Ясновидец Пятаков - стр. 8
А тут тишь да покой, скучновато только. Уставится на свои иконки с книжечкой в руках, бормочет что-то, шевелит губами, и взгляд отсутствующий. Ни в театр его не вытащить, ни в кино. Ни тем более на корпоратив или день рождения к знакомым. Друзей общих у Танюши с Гавриком не образовалось, у него, кажется, и вовсе их нет. Она, по крайней мере, таковых не знала. Да, ездили недавно к её маме на юбилей, так он сидел там молча и улыбался, как пришибленный.
Неплохо зарабатывает, надо признать, не ху-же других. К тому же всё ей отдаёт. Честный, даже заначек нет, бедный ягнёночек (так соседка Эльвира называет подобных мужчин, она в театре гримёршей служит). Но, с другой стороны, сколько можно топором махать и по́том вонять? Вот у её хозяйки, Марины Леонидовны, муж каж-дую неделю маникюр делает и пахнет «Ланвином», а у приятеля его, Игоря Борисовича, пальто мягкого велюра на мощных (и загорелых) плечах плюс «Кадиллак Эскалэйд» как самолёт президента. И у этого самолёта на заднем диване из бежевой кожи ме́ста куда больше, чем у них с Гавриком на кухне. Да что там на кухне! Когда диван этот нажатием кнопочки разложен, то их с Гавриком супружеская постель рядом с ним просто койка больничная…

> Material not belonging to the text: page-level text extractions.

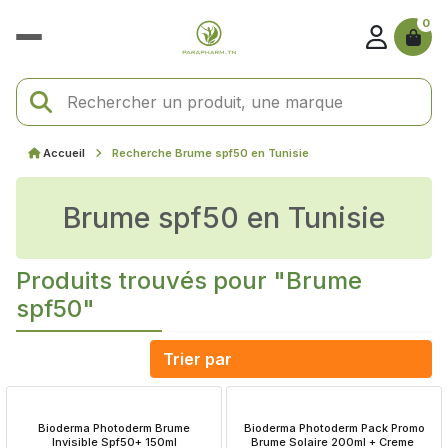
0
Accueil
Recherche Brume spf50 en Tunisie
Brume spf50 en Tunisie
Produits trouvés pour "Brume
spf50"
 Bioderma Photoderm Brume 
 Bioderma Photoderm Pack Promo 
Invisible Spf50+ 150ml
Brume Solaire 200ml + Creme 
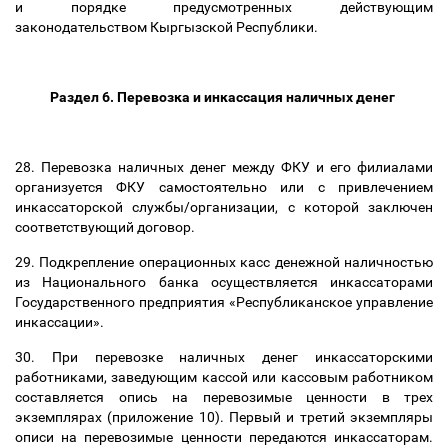
и порядке предусмотренных действующим
законодательством Кыргызской Республики.
Раздел 6. Перевозка и инкассация наличных денег
28. Перевозка наличных денег между ФКУ и его филиалами
организуется ФКУ самостоятельно или с привлечением
инкассаторской службы/организации, с которой заключен
соответствующий договор.
29. Подкрепление операционных касс денежной наличностью
из Национального банка осуществляется инкассаторами
Государственного предприятия «Республиканское управление
инкассации».
30. При перевозке наличных денег инкассаторскими
работниками, заведующим кассой или кассовым работником
составляется опись на перевозимые ценности в трех
экземплярах (приложение 10). Первый и третий экземпляры
описи на перевозимые ценности передаются инкассаторам.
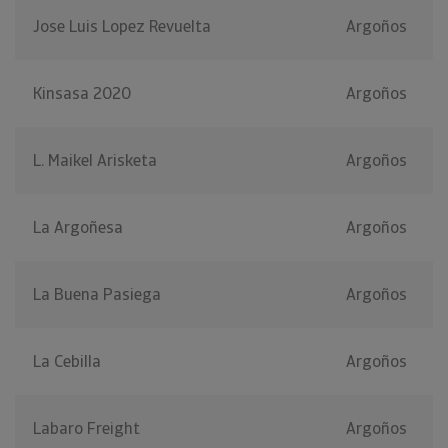
Jose Luis Lopez Revuelta
Argoños
Kinsasa 2020
Argoños
L. Maikel Arisketa
Argoños
La Argoñesa
Argoños
La Buena Pasiega
Argoños
La Cebilla
Argoños
Labaro Freight
Argoños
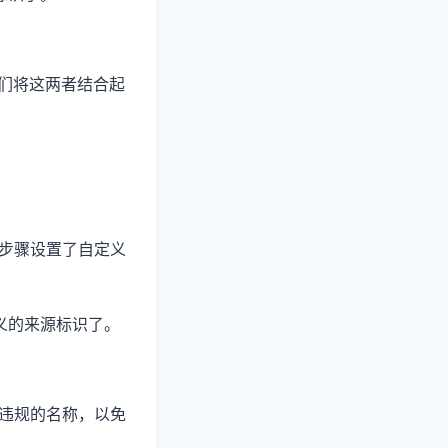
们将这两者结合起
述步骤设置了自定义
定义的来源标识了。
或违规的名称，以免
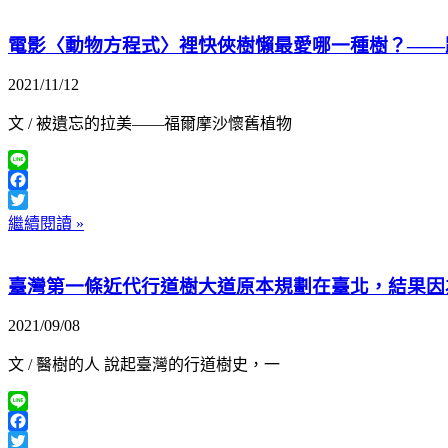
電影〈動物方程式〉裡快俠樹懶最愛哪一種樹？——
2021/11/12
文 / 被遺忘的拉美——福爾摩沙懷舊植物
Line
Facebook
Twitter
繼續閱讀 »
臺灣第一條近代行道樹大道原本規劃在臺北，結果因
2021/09/08
文 / 醫樹的人 說起臺灣的行道樹史，一
Line
Facebook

Нет, всё-таки что-то не так с её Гавриком! Очень даже не так! Ну для чего живёт человек? Чего добился? Чего хочет достичь? Непонятно. Дома загородного себе не построил. Хоть и рубит их чуть не по десятку в год, а всё для других, для заказчиков. Сына не родил. Посадил ли дерево – неизвестно, но по миру не поездил, не видел его и жизни не знает. Бесцельно как-то существует… Сейчас, гляньте-ка, из угла в угол ходит и никак не решится ей что-то сказать.
4
Ярче всего из разноцветного детства Гаврик запомнил похороны деда.
Дед любил Гаврика больше других внуков, и Гаврик чувствовал это. Замечал, что дед всегда разговаривал с ним как со взрослым. Всегда, сколько Гаврик помнил, даже лет с шести. В свои теперешние тринадцать он вспоминал, как ещё дошкольником, сидя рядом на завалине, беседовал с дедом о звёздах на небе, которые отражались вечером в притихшем июльском озере, о жизни и смерти. Удивительно, почему Гаврик так отчётливо помнил эти разговоры?
– Как это «мы умрём»? – настойчиво спрашивал он деда. – Нас совсем не будет? Совсем-совсем?
– Ну… – Дед подыскивал слова. – Тут, на этом свете, не будет. – Жестом полководца он указывал рукой на озеро и деревню. – На том будем! – Он тыкал пальцем в небо. – Если повезёт. Тут в землю закопают, а там отвечать придётся.
Палец у деда был тёмный от машинного масла и немного кривой. Ещё в молодости раздробил его молотом в кузнице.